» **What you are asked to do**
Filter the entries below, keeping only lines with "bold".

» **Supplied records**
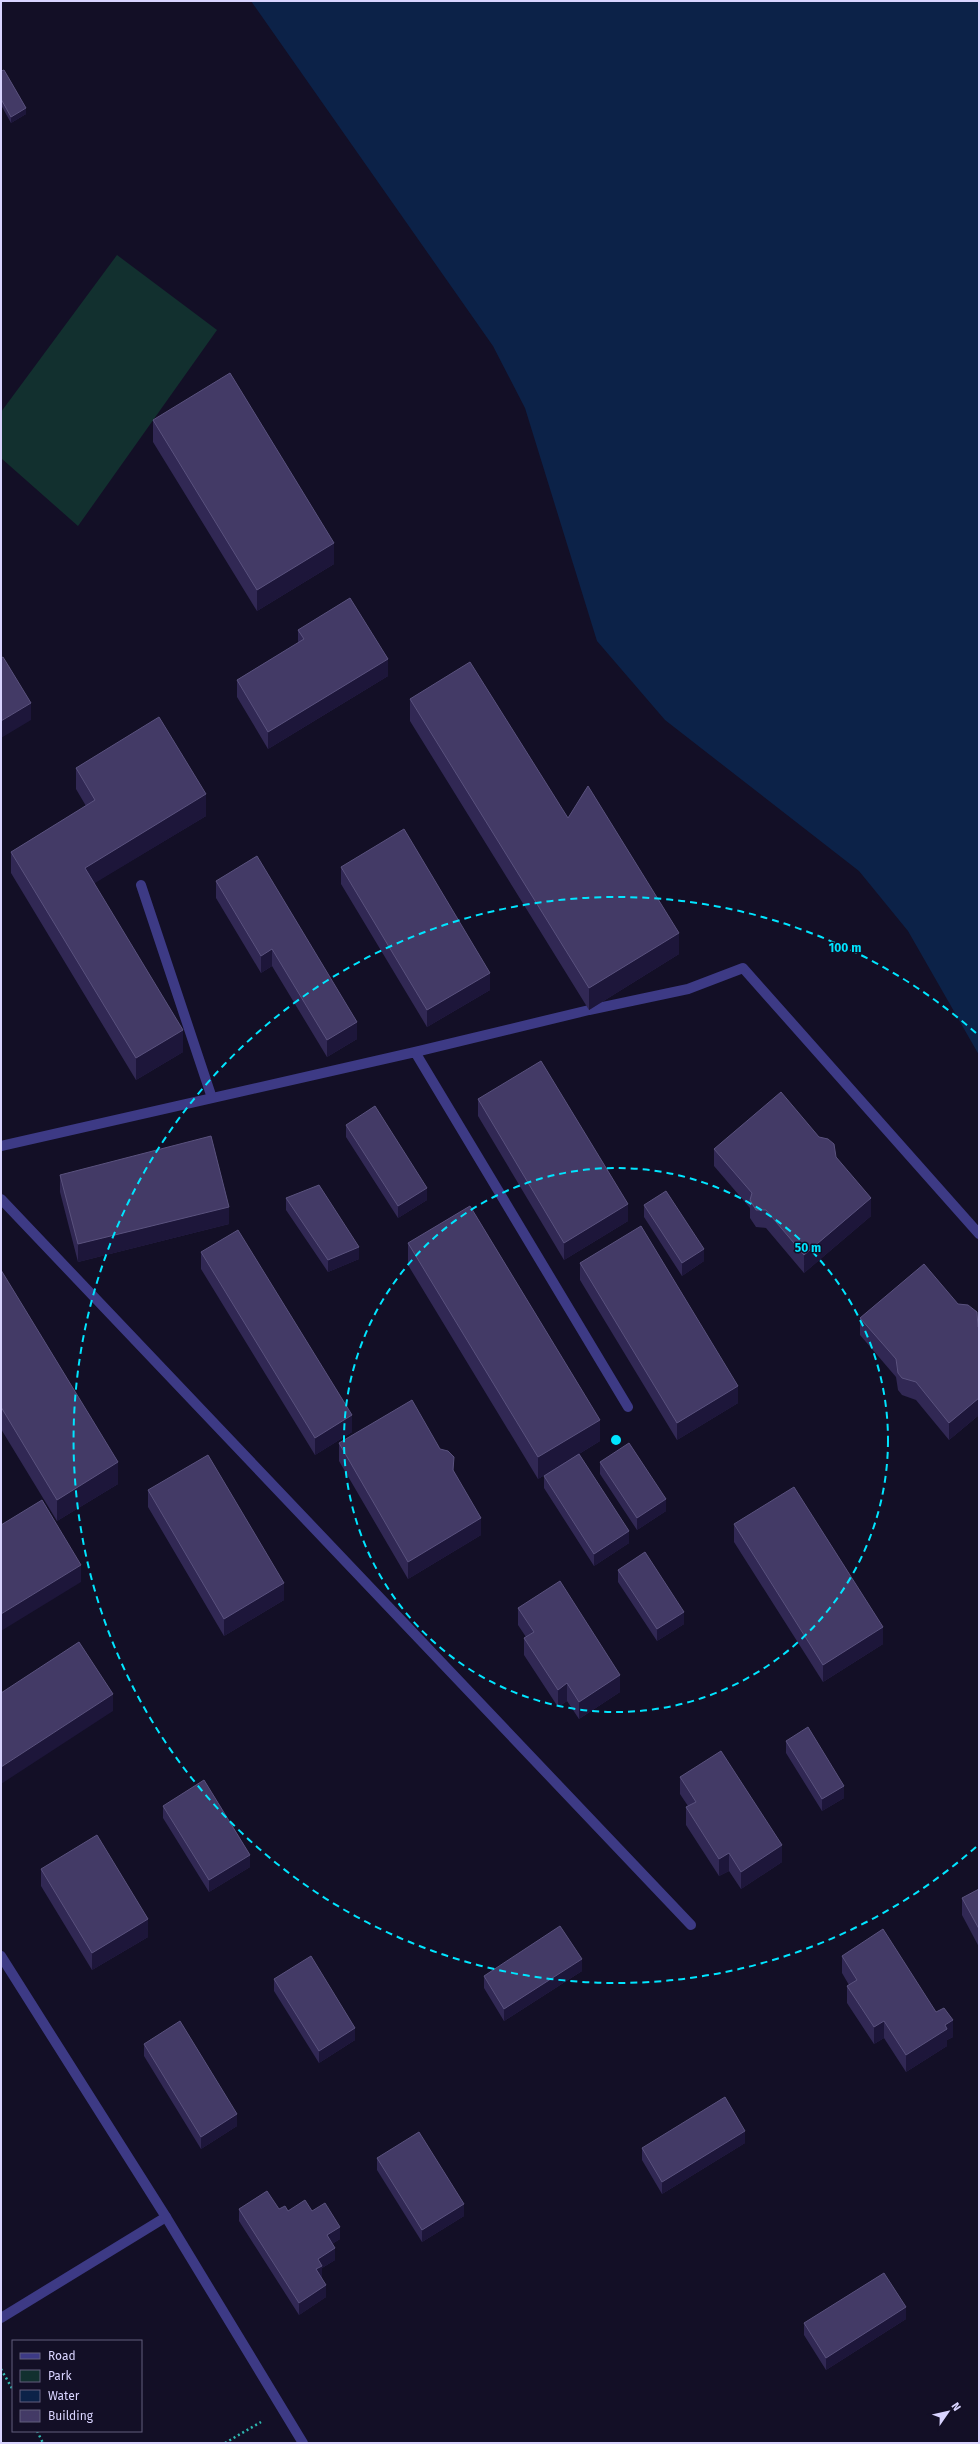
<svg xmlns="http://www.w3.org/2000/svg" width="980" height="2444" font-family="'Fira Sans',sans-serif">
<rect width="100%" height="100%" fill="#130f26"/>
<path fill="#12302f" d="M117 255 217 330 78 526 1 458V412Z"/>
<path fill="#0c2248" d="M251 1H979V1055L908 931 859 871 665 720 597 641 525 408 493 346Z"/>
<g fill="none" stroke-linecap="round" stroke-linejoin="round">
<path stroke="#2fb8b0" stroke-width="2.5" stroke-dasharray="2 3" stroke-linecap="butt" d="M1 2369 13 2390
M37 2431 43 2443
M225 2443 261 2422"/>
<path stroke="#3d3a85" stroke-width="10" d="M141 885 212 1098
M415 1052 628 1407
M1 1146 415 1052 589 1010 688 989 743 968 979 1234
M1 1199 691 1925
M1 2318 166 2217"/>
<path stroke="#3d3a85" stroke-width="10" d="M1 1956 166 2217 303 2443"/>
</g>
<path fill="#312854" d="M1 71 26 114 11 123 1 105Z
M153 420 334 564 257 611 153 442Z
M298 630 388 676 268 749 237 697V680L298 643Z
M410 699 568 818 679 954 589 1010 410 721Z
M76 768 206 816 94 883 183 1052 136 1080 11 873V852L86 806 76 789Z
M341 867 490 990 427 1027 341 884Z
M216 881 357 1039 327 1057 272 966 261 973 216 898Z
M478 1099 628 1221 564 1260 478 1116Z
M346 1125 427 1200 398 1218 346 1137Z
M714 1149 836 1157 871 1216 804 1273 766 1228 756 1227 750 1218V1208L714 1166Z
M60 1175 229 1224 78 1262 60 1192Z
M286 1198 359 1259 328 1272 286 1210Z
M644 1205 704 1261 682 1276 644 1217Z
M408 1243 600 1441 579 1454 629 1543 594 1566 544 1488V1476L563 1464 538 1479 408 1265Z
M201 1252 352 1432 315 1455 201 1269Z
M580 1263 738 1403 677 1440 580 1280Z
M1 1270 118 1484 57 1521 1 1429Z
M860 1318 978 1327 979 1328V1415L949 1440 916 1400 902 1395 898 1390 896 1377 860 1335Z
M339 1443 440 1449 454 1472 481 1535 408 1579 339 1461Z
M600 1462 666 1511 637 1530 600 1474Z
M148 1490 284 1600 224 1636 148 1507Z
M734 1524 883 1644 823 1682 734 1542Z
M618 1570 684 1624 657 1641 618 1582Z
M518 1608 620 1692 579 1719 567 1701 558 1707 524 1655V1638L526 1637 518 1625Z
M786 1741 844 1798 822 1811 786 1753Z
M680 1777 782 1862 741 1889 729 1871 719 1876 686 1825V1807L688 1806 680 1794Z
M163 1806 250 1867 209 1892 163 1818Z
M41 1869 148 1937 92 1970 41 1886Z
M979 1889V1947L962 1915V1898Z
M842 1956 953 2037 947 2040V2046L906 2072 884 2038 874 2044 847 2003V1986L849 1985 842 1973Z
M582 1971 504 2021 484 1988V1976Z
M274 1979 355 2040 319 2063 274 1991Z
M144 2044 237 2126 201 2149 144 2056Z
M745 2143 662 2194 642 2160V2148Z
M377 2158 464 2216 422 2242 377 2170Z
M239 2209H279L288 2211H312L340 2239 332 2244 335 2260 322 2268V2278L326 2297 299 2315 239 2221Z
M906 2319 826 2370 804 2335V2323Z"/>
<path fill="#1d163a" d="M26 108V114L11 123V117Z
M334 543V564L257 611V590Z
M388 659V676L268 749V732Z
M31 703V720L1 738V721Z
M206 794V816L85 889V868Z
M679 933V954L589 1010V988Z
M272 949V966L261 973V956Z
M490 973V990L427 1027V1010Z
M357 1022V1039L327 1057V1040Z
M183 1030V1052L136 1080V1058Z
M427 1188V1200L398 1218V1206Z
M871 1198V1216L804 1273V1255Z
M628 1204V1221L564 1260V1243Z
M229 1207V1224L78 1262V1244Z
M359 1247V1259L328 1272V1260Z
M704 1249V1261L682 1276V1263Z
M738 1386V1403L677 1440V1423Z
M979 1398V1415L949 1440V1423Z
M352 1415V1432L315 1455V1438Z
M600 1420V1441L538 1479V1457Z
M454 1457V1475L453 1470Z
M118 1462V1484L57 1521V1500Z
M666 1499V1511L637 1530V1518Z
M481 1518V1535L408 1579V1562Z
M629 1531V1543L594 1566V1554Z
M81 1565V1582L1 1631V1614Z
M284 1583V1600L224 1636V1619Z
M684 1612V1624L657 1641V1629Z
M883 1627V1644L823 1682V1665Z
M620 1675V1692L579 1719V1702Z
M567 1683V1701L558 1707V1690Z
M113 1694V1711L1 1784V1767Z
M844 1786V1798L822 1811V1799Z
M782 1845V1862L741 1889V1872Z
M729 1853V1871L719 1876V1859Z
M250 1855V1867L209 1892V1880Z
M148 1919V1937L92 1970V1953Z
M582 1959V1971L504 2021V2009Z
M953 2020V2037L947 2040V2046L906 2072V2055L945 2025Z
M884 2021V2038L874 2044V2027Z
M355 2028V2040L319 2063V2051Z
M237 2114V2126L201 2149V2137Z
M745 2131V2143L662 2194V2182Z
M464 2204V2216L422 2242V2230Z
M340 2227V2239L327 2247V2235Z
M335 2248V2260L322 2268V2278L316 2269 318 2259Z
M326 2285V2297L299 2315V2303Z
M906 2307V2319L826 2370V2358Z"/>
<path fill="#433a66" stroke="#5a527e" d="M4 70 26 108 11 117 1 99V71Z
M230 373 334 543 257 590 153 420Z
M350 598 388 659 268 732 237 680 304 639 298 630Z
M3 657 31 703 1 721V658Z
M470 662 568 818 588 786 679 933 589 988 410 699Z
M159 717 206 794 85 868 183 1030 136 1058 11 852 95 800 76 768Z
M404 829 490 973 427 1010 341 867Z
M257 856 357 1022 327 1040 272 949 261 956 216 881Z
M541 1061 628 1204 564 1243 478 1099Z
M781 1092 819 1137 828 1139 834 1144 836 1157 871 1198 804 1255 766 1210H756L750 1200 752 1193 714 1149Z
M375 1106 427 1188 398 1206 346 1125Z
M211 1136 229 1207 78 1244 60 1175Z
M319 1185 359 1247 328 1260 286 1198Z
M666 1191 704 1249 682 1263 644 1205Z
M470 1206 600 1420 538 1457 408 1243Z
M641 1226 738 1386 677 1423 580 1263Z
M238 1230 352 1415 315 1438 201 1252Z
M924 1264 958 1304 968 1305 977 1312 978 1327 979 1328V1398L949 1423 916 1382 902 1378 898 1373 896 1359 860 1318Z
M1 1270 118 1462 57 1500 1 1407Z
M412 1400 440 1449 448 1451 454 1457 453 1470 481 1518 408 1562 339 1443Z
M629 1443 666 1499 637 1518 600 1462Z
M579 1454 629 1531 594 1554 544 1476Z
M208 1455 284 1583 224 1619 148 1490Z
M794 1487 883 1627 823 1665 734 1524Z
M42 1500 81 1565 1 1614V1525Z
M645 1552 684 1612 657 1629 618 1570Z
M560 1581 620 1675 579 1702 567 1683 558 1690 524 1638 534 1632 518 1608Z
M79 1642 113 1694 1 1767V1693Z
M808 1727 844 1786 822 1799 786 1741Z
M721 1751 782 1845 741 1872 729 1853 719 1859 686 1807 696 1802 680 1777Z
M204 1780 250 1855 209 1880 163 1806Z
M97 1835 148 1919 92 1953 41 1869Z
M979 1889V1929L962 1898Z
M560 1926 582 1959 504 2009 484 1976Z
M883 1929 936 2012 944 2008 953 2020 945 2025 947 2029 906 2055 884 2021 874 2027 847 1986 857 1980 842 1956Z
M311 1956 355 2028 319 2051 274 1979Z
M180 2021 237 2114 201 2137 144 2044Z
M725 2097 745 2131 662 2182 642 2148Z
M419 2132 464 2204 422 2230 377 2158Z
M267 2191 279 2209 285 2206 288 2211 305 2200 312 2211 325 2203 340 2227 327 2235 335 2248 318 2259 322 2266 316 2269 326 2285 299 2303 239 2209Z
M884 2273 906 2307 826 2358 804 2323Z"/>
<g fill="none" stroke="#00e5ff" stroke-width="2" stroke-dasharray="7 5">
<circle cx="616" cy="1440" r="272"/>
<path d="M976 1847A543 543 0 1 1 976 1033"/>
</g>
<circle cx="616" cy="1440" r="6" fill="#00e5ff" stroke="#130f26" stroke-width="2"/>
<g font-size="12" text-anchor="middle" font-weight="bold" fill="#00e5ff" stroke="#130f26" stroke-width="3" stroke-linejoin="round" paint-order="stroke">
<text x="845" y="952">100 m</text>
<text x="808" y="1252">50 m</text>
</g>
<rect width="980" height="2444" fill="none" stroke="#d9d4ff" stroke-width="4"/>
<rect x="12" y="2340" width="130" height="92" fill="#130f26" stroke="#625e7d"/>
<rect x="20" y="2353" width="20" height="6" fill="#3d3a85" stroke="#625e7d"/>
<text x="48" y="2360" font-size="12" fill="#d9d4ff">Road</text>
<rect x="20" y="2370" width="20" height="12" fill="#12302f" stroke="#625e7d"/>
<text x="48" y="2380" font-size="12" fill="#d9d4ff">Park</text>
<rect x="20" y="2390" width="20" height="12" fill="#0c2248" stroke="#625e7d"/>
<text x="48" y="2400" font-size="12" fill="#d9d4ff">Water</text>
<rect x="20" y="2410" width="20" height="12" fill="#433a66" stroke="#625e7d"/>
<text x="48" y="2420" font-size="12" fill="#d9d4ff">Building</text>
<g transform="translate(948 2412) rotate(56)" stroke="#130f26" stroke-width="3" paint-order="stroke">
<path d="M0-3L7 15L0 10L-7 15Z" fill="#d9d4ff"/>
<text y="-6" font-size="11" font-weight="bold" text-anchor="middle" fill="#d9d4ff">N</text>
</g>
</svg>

» **Answer space**
<g font-size="12" text-anchor="middle" font-weight="bold" fill="#00e5ff" stroke="#130f26" stroke-width="3" stroke-linejoin="round" paint-order="stroke">
<text y="-6" font-size="11" font-weight="bold" text-anchor="middle" fill="#d9d4ff">N</text>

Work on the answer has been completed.